#### TASK STATEMENT:
Search the records for "down". Copy every line where it appears.
======== PROVIDED ENTRIES ========
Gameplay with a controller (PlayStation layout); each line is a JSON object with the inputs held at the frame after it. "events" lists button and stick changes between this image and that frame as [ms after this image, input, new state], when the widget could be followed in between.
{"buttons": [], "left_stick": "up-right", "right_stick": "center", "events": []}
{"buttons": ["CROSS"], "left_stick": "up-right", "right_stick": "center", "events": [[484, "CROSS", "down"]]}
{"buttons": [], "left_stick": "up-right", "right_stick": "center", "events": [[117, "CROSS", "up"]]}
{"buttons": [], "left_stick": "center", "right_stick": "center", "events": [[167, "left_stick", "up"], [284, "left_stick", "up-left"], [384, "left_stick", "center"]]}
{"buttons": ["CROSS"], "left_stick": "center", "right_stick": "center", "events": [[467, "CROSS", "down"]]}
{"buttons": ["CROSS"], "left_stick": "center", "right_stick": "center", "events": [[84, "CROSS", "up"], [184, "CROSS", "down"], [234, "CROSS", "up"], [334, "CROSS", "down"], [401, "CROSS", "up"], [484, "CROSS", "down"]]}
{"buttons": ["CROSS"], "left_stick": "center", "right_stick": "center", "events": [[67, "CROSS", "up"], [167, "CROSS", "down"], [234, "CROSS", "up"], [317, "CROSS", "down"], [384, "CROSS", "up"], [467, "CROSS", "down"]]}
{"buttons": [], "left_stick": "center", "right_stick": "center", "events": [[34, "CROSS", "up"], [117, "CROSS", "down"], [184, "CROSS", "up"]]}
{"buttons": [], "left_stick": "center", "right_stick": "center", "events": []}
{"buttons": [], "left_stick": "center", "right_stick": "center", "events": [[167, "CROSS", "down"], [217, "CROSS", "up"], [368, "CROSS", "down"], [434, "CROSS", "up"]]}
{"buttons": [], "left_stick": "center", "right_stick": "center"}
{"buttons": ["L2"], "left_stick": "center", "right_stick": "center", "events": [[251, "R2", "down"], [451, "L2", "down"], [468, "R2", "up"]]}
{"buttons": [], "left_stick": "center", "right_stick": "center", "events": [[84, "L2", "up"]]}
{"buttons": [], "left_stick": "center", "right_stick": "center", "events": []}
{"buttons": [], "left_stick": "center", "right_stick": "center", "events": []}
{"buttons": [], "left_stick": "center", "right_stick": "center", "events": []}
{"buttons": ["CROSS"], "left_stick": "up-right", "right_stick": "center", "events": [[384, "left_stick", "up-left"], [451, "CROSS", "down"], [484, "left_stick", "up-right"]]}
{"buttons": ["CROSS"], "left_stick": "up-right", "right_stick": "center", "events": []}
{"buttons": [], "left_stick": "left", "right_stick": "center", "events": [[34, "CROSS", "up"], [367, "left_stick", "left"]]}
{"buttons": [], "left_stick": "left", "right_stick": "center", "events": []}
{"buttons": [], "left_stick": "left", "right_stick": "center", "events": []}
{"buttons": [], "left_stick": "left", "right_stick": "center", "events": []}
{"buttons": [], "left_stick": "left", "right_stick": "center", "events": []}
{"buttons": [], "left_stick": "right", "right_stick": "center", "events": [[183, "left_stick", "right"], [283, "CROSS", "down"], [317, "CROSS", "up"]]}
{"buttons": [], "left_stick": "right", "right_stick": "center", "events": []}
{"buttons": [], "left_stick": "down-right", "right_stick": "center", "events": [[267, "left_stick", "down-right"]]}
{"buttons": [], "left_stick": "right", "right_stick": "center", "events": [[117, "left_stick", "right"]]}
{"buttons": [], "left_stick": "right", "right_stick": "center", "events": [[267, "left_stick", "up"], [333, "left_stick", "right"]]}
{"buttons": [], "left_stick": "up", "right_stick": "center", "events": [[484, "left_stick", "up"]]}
========
#### ANSWER TO THE PROBLEM:
{"buttons": ["CROSS"], "left_stick": "up-right", "right_stick": "center", "events": [[484, "CROSS", "down"]]}
{"buttons": ["CROSS"], "left_stick": "center", "right_stick": "center", "events": [[467, "CROSS", "down"]]}
{"buttons": ["CROSS"], "left_stick": "center", "right_stick": "center", "events": [[84, "CROSS", "up"], [184, "CROSS", "down"], [234, "CROSS", "up"], [334, "CROSS", "down"], [401, "CROSS", "up"], [484, "CROSS", "down"]]}
{"buttons": ["CROSS"], "left_stick": "center", "right_stick": "center", "events": [[67, "CROSS", "up"], [167, "CROSS", "down"], [234, "CROSS", "up"], [317, "CROSS", "down"], [384, "CROSS", "up"], [467, "CROSS", "down"]]}
{"buttons": [], "left_stick": "center", "right_stick": "center", "events": [[34, "CROSS", "up"], [117, "CROSS", "down"], [184, "CROSS", "up"]]}
{"buttons": [], "left_stick": "center", "right_stick": "center", "events": [[167, "CROSS", "down"], [217, "CROSS", "up"], [368, "CROSS", "down"], [434, "CROSS", "up"]]}
{"buttons": ["L2"], "left_stick": "center", "right_stick": "center", "events": [[251, "R2", "down"], [451, "L2", "down"], [468, "R2", "up"]]}
{"buttons": ["CROSS"], "left_stick": "up-right", "right_stick": "center", "events": [[384, "left_stick", "up-left"], [451, "CROSS", "down"], [484, "left_stick", "up-right"]]}
{"buttons": [], "left_stick": "right", "right_stick": "center", "events": [[183, "left_stick", "right"], [283, "CROSS", "down"], [317, "CROSS", "up"]]}
{"buttons": [], "left_stick": "down-right", "right_stick": "center", "events": [[267, "left_stick", "down-right"]]}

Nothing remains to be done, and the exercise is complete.